### EXTRACTED INFORMATION
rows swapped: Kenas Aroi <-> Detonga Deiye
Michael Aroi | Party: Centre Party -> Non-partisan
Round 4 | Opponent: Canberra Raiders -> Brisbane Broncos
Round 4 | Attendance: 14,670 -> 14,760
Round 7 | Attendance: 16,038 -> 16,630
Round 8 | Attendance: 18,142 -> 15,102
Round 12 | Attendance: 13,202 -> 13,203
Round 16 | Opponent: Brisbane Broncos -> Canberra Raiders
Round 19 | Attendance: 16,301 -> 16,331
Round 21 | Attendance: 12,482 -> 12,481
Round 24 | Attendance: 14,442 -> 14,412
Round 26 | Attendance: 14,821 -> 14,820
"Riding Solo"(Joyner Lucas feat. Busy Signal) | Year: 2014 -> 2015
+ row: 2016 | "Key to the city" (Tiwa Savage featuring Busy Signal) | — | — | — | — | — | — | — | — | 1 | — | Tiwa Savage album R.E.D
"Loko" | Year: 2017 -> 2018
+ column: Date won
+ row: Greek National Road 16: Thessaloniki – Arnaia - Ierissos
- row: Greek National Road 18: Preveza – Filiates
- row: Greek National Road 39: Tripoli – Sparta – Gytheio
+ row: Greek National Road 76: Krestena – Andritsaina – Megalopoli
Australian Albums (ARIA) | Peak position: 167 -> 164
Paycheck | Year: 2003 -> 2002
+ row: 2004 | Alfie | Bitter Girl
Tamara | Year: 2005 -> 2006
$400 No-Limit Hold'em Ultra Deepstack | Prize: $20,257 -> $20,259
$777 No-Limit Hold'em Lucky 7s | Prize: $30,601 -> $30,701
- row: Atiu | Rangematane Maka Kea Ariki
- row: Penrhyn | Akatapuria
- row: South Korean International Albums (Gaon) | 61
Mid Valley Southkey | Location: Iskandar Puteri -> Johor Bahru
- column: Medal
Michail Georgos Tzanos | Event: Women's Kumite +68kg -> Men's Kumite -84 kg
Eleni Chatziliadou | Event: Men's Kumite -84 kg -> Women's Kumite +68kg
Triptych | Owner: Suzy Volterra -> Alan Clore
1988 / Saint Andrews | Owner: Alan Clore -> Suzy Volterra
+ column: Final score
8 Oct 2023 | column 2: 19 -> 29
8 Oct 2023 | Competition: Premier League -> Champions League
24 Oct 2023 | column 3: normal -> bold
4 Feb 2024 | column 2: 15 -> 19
######
**TASK TO COMPLETE**: Give the lines of the records above as a numbered list, leaving out any blank lines.

**OUTPUT OF THE TASK**:
1. rows swapped: Kenas Aroi <-> Detonga Deiye
2. Michael Aroi | Party: Centre Party -> Non-partisan
3. Round 4 | Opponent: Canberra Raiders -> Brisbane Broncos
4. Round 4 | Attendance: 14,670 -> 14,760
5. Round 7 | Attendance: 16,038 -> 16,630
6. Round 8 | Attendance: 18,142 -> 15,102
7. Round 12 | Attendance: 13,202 -> 13,203
8. Round 16 | Opponent: Brisbane Broncos -> Canberra Raiders
9. Round 19 | Attendance: 16,301 -> 16,331
10. Round 21 | Attendance: 12,482 -> 12,481
11. Round 24 | Attendance: 14,442 -> 14,412
12. Round 26 | Attendance: 14,821 -> 14,820
13. "Riding Solo"(Joyner Lucas feat. Busy Signal) | Year: 2014 -> 2015
14. + row: 2016 | "Key to the city" (Tiwa Savage featuring Busy Signal) | — | — | — | — | — | — | — | — | 1 | — | Tiwa Savage album R.E.D
15. "Loko" | Year: 2017 -> 2018
16. + column: Date won
17. + row: Greek National Road 16: Thessaloniki – Arnaia - Ierissos
18. - row: Greek National Road 18: Preveza – Filiates
19. - row: Greek National Road 39: Tripoli – Sparta – Gytheio
20. + row: Greek National Road 76: Krestena – Andritsaina – Megalopoli
21. Australian Albums (ARIA) | Peak position: 167 -> 164
22. Paycheck | Year: 2003 -> 2002
23. + row: 2004 | Alfie | Bitter Girl
24. Tamara | Year: 2005 -> 2006
25. $400 No-Limit Hold'em Ultra Deepstack | Prize: $20,257 -> $20,259
26. $777 No-Limit Hold'em Lucky 7s | Prize: $30,601 -> $30,701
27. - row: Atiu | Rangematane Maka Kea Ariki
28. - row: Penrhyn | Akatapuria
29. - row: South Korean International Albums (Gaon) | 61
30. Mid Valley Southkey | Location: Iskandar Puteri -> Johor Bahru
31. - column: Medal
32. Michail Georgos Tzanos | Event: Women's Kumite +68kg -> Men's Kumite -84 kg
33. Eleni Chatziliadou | Event: Men's Kumite -84 kg -> Women's Kumite +68kg
34. Triptych | Owner: Suzy Volterra -> Alan Clore
35. 1988 / Saint Andrews | Owner: Alan Clore -> Suzy Volterra
36. + column: Final score
37. 8 Oct 2023 | column 2: 19 -> 29
38. 8 Oct 2023 | Competition: Premier League -> Champions League
39. 24 Oct 2023 | column 3: normal -> bold
40. 4 Feb 2024 | column 2: 15 -> 19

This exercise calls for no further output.